• ABOUT THIS TASK
Single out the lines of the material that contain "shoulder" and copy them.

[[ EXERCISE INPUT open ]]

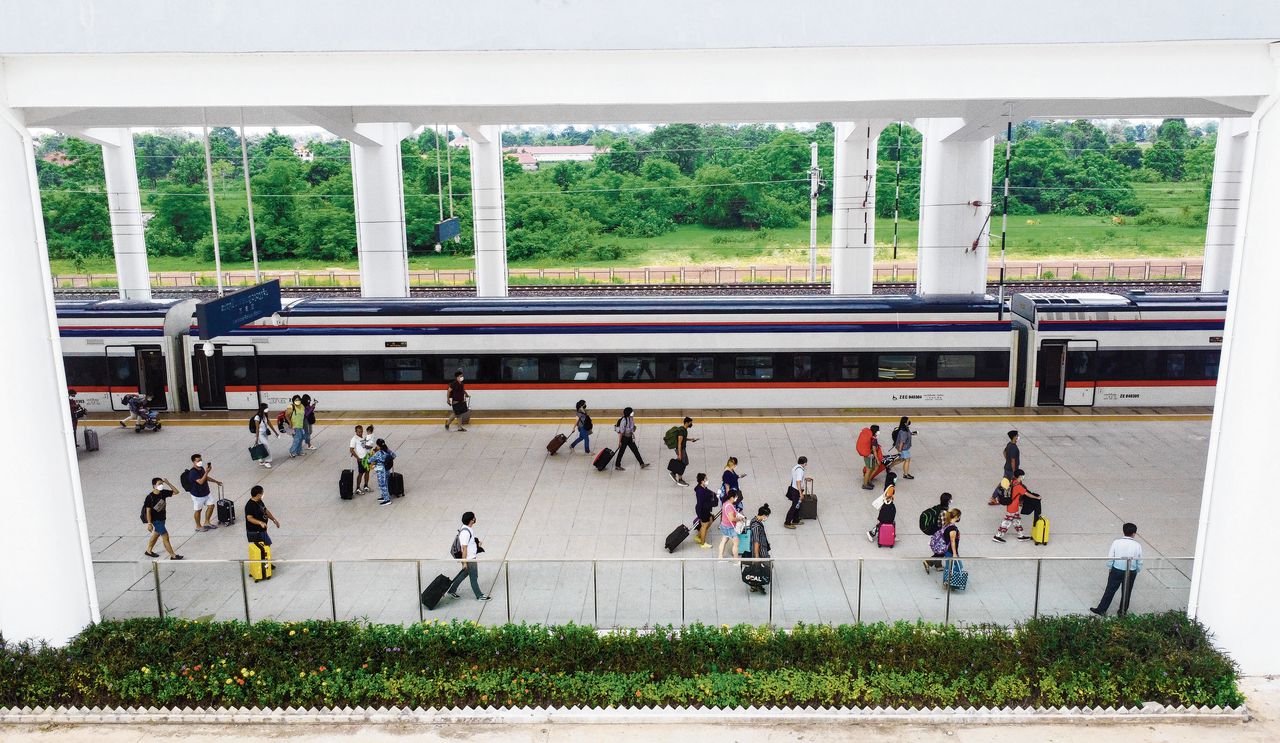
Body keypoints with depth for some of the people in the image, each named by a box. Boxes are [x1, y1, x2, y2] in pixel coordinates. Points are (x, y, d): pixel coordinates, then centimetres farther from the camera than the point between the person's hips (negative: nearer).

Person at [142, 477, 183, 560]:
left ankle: (148, 551, 44)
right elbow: (148, 511, -17)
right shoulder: (150, 497, -21)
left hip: (162, 519, 7)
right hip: (156, 520, -7)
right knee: (165, 537, -4)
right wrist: (149, 523, -18)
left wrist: (168, 483, -11)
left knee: (156, 535, 24)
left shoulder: (163, 493, -4)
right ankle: (173, 556, 3)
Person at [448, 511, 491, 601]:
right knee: (474, 577, 7)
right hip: (469, 559, -9)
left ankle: (452, 590, 34)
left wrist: (477, 542, 4)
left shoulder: (470, 528, 2)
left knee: (464, 573, 22)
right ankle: (479, 596, 23)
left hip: (472, 557, 9)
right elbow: (464, 548, -24)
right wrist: (464, 562, -21)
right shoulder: (465, 532, -28)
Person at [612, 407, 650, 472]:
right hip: (624, 438, -8)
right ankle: (617, 465, 20)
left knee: (635, 450, 10)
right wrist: (619, 442, -20)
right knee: (621, 451, 5)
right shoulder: (624, 420, -25)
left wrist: (632, 435, 21)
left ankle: (642, 464, 15)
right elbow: (621, 432, -22)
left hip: (630, 437, 8)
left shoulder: (631, 419, 0)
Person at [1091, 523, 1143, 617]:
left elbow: (1110, 558, -7)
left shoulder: (1116, 542, -13)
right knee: (1127, 592, 17)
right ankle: (1123, 612, 29)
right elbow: (1139, 562, -3)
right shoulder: (1137, 545, -12)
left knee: (1110, 590, 9)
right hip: (1131, 572, 1)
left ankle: (1101, 610, 14)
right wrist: (1137, 571, 13)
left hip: (1117, 570, -1)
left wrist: (1109, 569, 8)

[[ EXERCISE INPUT closed ]]

• WRITTEN SOLUTION
right shoulder: (150, 497, -21)
left shoulder: (163, 493, -4)
left shoulder: (470, 528, 2)
right shoulder: (465, 532, -28)
right shoulder: (624, 420, -25)
left shoulder: (631, 419, 0)
left shoulder: (1116, 542, -13)
right shoulder: (1137, 545, -12)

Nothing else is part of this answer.